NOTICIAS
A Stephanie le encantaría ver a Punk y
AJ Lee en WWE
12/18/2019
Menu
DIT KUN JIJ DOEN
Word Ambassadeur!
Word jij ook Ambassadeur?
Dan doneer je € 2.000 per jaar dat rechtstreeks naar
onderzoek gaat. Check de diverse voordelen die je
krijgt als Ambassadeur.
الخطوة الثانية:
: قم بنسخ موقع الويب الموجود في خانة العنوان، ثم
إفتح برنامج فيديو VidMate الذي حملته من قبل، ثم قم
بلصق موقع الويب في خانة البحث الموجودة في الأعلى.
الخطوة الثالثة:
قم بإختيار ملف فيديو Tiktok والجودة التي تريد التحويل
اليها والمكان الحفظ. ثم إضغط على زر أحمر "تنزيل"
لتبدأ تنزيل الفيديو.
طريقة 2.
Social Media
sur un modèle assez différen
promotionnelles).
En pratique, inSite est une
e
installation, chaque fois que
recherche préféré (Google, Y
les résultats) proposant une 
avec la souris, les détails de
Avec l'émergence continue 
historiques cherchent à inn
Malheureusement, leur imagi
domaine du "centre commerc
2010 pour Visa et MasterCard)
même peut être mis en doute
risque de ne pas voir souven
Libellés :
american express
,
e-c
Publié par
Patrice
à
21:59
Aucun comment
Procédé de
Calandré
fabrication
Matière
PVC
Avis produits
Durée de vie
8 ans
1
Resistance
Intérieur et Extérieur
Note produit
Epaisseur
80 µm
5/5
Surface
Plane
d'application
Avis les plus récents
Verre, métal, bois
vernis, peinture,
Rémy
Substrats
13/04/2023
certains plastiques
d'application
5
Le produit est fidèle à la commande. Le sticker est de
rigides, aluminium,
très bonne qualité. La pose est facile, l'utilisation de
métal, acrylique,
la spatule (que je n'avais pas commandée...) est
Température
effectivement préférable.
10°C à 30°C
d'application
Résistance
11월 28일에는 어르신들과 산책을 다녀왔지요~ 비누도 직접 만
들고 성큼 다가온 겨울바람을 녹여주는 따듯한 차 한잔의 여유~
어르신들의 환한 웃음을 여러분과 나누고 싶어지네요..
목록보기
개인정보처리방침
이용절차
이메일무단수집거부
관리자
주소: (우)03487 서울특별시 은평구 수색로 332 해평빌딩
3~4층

:::::

> Your task: Your answer must be the full listing above, reproduced exactly.

> Response to the task:
NOTICIAS
A Stephanie le encantaría ver a Punk y
AJ Lee en WWE
12/18/2019
Menu
DIT KUN JIJ DOEN
Word Ambassadeur!
Word jij ook Ambassadeur?
Dan doneer je € 2.000 per jaar dat rechtstreeks naar
onderzoek gaat. Check de diverse voordelen die je
krijgt als Ambassadeur.
الخطوة الثانية:
: قم بنسخ موقع الويب الموجود في خانة العنوان، ثم
إفتح برنامج فيديو VidMate الذي حملته من قبل، ثم قم
بلصق موقع الويب في خانة البحث الموجودة في الأعلى.
الخطوة الثالثة:
قم بإختيار ملف فيديو Tiktok والجودة التي تريد التحويل
اليها والمكان الحفظ. ثم إضغط على زر أحمر "تنزيل"
لتبدأ تنزيل الفيديو.
طريقة 2.
Social Media
sur un modèle assez différen
promotionnelles).
En pratique, inSite est une
e
installation, chaque fois que
recherche préféré (Google, Y
les résultats) proposant une 
avec la souris, les détails de
Avec l'émergence continue 
historiques cherchent à inn
Malheureusement, leur imagi
domaine du "centre commerc
2010 pour Visa et MasterCard)
même peut être mis en doute
risque de ne pas voir souven
Libellés :
american express
,
e-c
Publié par
Patrice
à
21:59
Aucun comment
Procédé de
Calandré
fabrication
Matière
PVC
Avis produits
Durée de vie
8 ans
1
Resistance
Intérieur et Extérieur
Note produit
Epaisseur
80 µm
5/5
Surface
Plane
d'application
Avis les plus récents
Verre, métal, bois
vernis, peinture,
Rémy
Substrats
13/04/2023
certains plastiques
d'application
5
Le produit est fidèle à la commande. Le sticker est de
rigides, aluminium,
très bonne qualité. La pose est facile, l'utilisation de
métal, acrylique,
la spatule (que je n'avais pas commandée...) est
Température
effectivement préférable.
10°C à 30°C
d'application
Résistance
11월 28일에는 어르신들과 산책을 다녀왔지요~ 비누도 직접 만
들고 성큼 다가온 겨울바람을 녹여주는 따듯한 차 한잔의 여유~
어르신들의 환한 웃음을 여러분과 나누고 싶어지네요..
목록보기
개인정보처리방침
이용절차
이메일무단수집거부
관리자
주소: (우)03487 서울특별시 은평구 수색로 332 해평빌딩
3~4층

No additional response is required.